##### Source material #####

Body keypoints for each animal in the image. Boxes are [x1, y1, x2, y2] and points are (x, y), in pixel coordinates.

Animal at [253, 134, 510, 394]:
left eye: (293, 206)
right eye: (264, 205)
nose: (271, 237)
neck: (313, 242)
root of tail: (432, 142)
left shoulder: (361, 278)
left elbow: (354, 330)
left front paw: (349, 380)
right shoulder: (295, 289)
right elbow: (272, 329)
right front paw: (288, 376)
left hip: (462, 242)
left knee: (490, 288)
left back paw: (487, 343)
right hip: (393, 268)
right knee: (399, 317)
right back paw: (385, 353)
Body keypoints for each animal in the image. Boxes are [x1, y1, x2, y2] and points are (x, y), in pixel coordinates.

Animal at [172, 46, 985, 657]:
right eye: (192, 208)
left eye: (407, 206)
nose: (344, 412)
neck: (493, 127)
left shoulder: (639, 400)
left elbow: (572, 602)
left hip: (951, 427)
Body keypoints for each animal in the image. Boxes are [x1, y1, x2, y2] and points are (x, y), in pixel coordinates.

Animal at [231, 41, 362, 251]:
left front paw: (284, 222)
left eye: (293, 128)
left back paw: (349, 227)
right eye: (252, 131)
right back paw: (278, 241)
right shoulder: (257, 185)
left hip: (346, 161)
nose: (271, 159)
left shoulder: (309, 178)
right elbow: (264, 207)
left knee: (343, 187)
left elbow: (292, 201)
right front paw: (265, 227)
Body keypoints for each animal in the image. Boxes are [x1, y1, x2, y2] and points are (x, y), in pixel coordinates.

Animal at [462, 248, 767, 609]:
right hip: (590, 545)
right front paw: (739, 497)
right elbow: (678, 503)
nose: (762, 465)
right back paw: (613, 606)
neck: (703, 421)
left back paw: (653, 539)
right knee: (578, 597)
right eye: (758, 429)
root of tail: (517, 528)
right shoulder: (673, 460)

#####

_What needs to be done_:
Make an exact copy of each line, beginning at the one containing "right back paw: (278, 241)" and ending with the last line of the data, and of no other line.

_Result_:
right back paw: (278, 241)
right shoulder: (257, 185)
left hip: (346, 161)
nose: (271, 159)
left shoulder: (309, 178)
right elbow: (264, 207)
left knee: (343, 187)
left elbow: (292, 201)
right front paw: (265, 227)
Body keypoints for each animal in the image. Boxes are [x1, y1, x2, y2] and points are (x, y), in pixel coordinates.

Animal at [462, 248, 767, 609]:
right hip: (590, 545)
right front paw: (739, 497)
right elbow: (678, 503)
nose: (762, 465)
right back paw: (613, 606)
neck: (703, 421)
left back paw: (653, 539)
right knee: (578, 597)
right eye: (758, 429)
root of tail: (517, 528)
right shoulder: (673, 460)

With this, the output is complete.